Sunday 9 December 2018

Misrepresenting Lexical Cohesion (Repetition And Synonymy) As Discourse Semantic Ideation

Martin & Rose (2007: 82-3):
In building the purposes for the Commission and its three Committees, repetition and synonymy are used extensively to make quite clear which purpose is related to which Committee or Commission.

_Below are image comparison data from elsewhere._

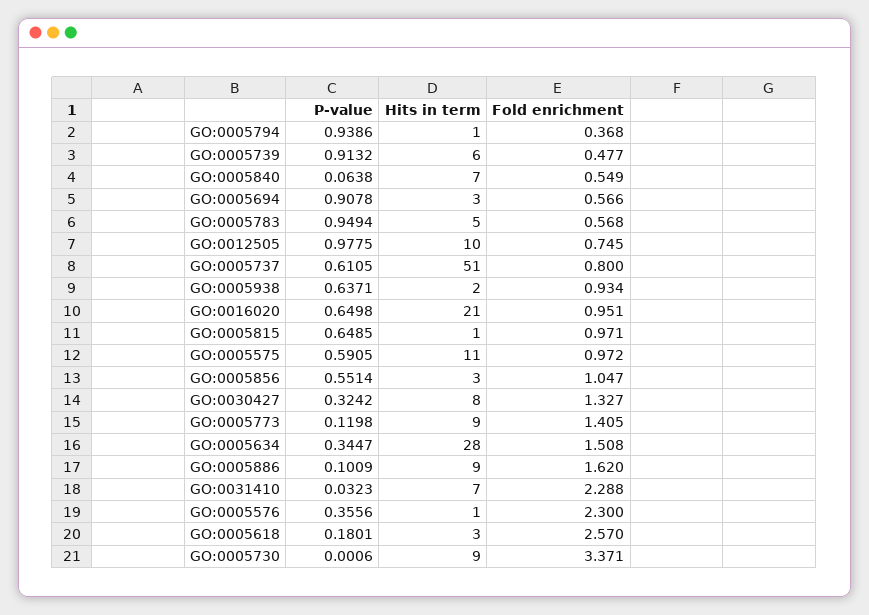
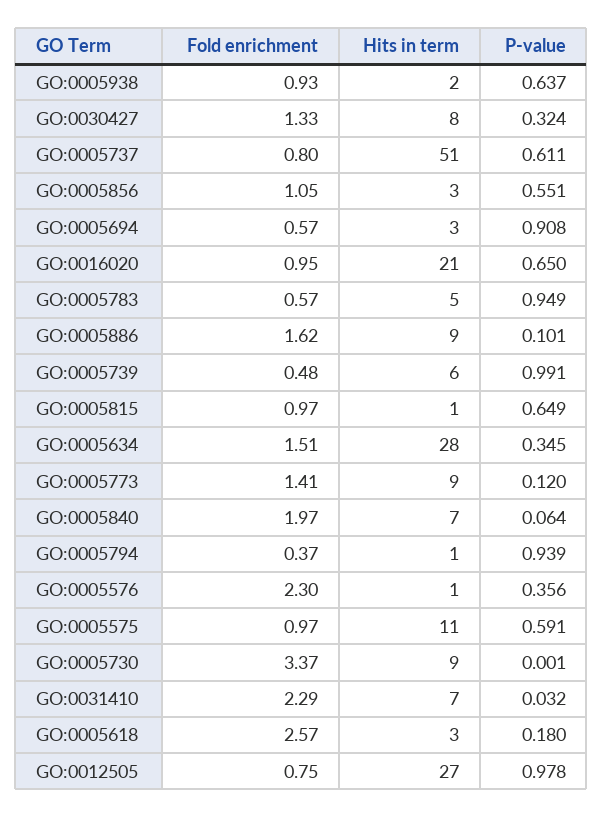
P-value, GO:0005739: 0.9132 -> 0.991
Fold enrichment, GO:0005840: 0.549 -> 1.97
Hits in term, GO:0012505: 10 -> 27

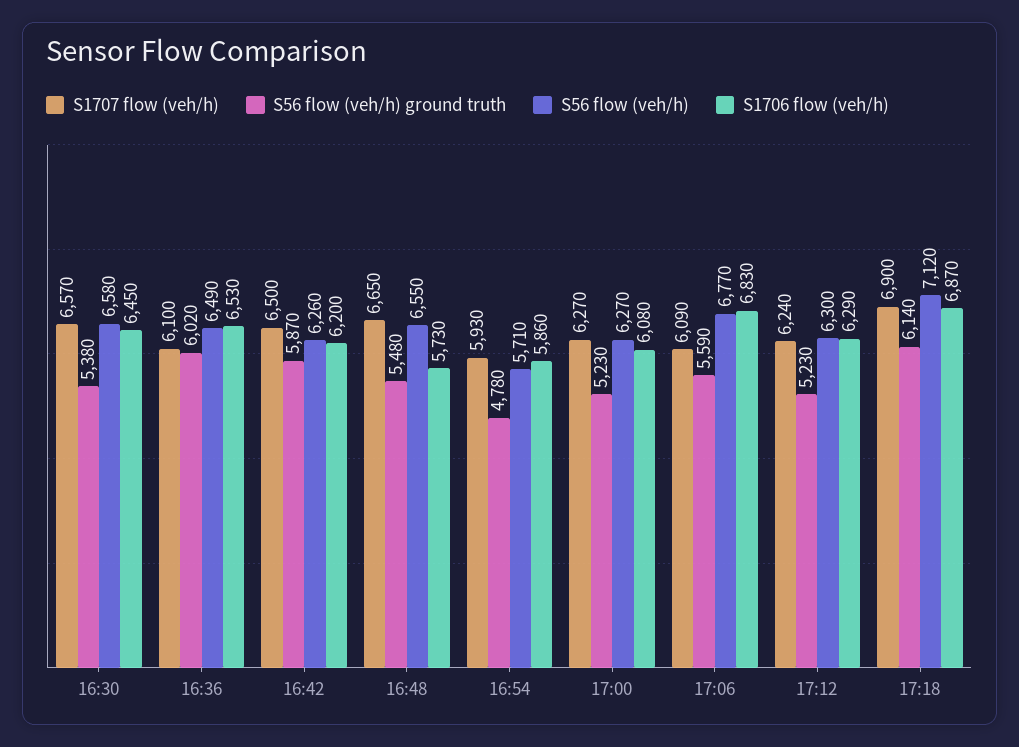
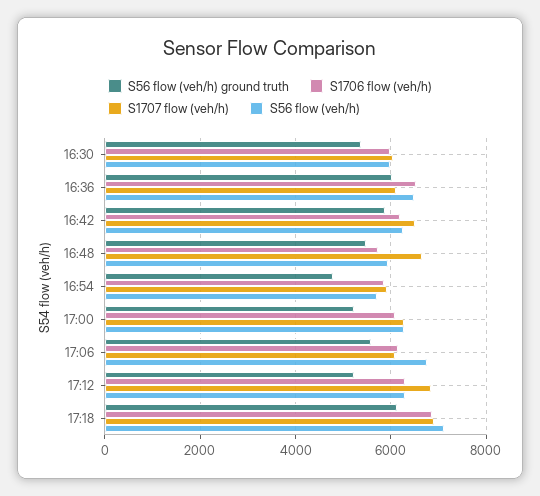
S1707 flow (veh/h), 16:30: 6570 -> 6000
S56 flow (veh/h), 16:30: 6580 -> 6000
S1706 flow (veh/h), 16:30: 6450 -> 6000
S56 flow (veh/h), 16:48: 6550 -> 6000
S1706 flow (veh/h), 17:06: 6830 -> 6200
S1707 flow (veh/h), 17:12: 6240 -> 6800

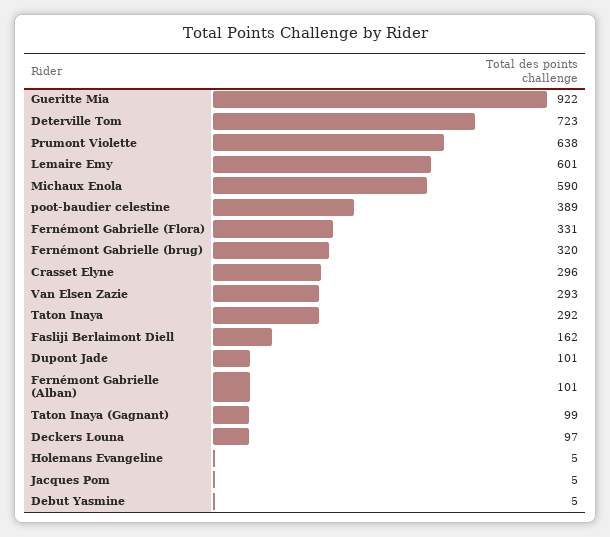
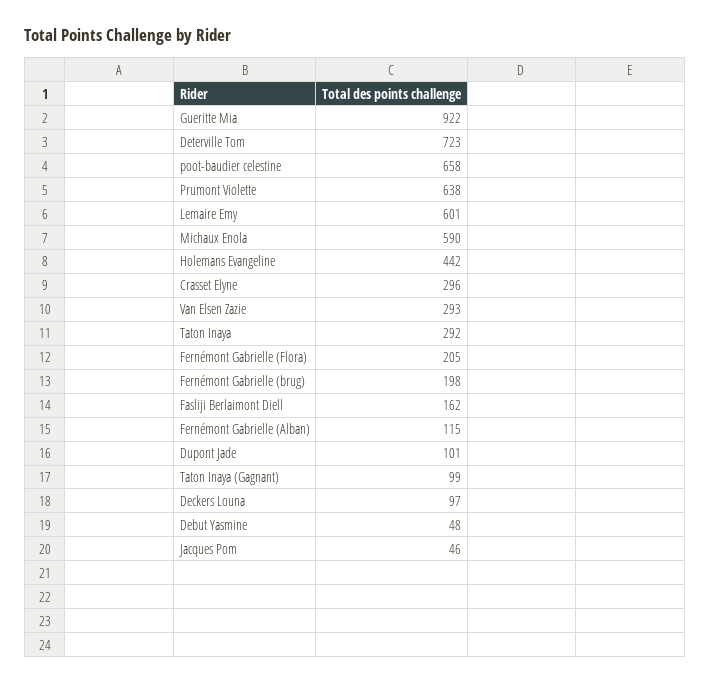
poot-baudier celestine: 389 -> 658
Fernémont Gabrielle (Flora): 331 -> 205
Fernémont Gabrielle (brug): 320 -> 198
Fernémont Gabrielle (Alban): 101 -> 115
Holemans Evangeline: 5 -> 442
Jacques Pom: 5 -> 46
Debut Yasmine: 5 -> 48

This includes various synonyms for ‘the whole truth’, which is made explicit in the name of the Commission, and repetitions of human rights violations, amnesty, victims and reparation, which become the names of the Committees.


Blogger Comments:

[1] To be clear, merely repeating lexical items or using synonyms does not relate purposes to Committees and a Commission.  Semantically, this is achieved through sequences of figures and their elements (the counterparts of clause complexes, clause transitivity and groups/phrases).  In SFL theory, repetition and synonymy are lexical resources of textual cohesion.

[2] On the one hand, the nominal group 'the whole truth' is not a lexical item, and on the other hand, it does not feature in the text.  Moreover, contrary to Martin & Rose's claims, Truth and Reconciliation Commission is not a synonym of 'the whole truth' — or of all the relevant facts or of full disclosure or of complete a picture (the nominal groups that do appear in the text).

[3] On the one hand, the nominal group human rights violations is not a lexical item, and on the other hand, the function of these words — victims does not feature — in qualifying each of the Things (Committees) is grammatical, not lexical:
  • a Committee on Human Rights Violations, 
  • a Committee on Amnesty and 
  • a Committee on Reparation and Rehabilitation.

Sunday 2 December 2018

Misconstruing (Abridged) Grammatical Structures As Lexical Items

Martin & Rose (2007: 82):
These lexical items are presented as lexical strings in Figure 3.7. The order in which they occur in the text is indicated by their position in the table.

Blogger Comments:

To be clear, Figure 3.7 presents abridged grammatical structures (nominal groups) as lexical items.  The five lexical strings can be considered in turn.

[1] In the first lexical string, none of the four "lexical items" are lexical items:
  • complete a picture
  • full disclosure
  • all the relevant facts
  • Truth and Reconciliation Commission
Ignoring this minor detail, the spurious claims here are also that:
  • complete a picture and full disclosure are synonymous
  • full disclosure and all the relevant facts are synonymous
  • all the relevant facts and Truth and Reconciliation Commission are synonymous.
By way of contrast, in SFL Theory, the lexical items complete and full are textually cohesive through synonymy.

[2] In the second lexical string, four of the five "lexical items" are not lexical items:
  • gross violations of human rights
  • violations they suffered
  • violations of human rights
  • Committee on Human Rights Violations
Ignoring this minor detail, the spurious claims here are also that:
  • violations they suffered is a repetition of gross violations of human rights
  • violations is a repetition of violations they suffered
  • violations of human rights is a repetition of violations
  • Committee on Human Rights Violations is a repetition of violations of human rights
By way of contrast, in SFL Theory, the repetition of the lexical item violations is textually cohesive.

[3] In the third lexical string, neither of the two "lexical items" are lexical items:
  • granting of amnesty
  • Committee on Amnesty
Ignoring this minor detail, the spurious claim here is also that:
  • Committee on Amnesty is a repetition of granting of amnesty
By way of contrast, in SFL Theory, the repetition of the lexical item amnesty is textually cohesive.

[4] In the fifth lexical string, neither of the two "lexical items" are lexical items:
  • granting of reparation
  • Committee on Reparation and Rehabilitation
Ignoring this minor detail, the spurious claim here is also that:
  • Committee on Reparation and Rehabilitation is a repetition of granting of reparation
By way of contrast, in SFL Theory, the repetition of the lexical item reparation is textually cohesive.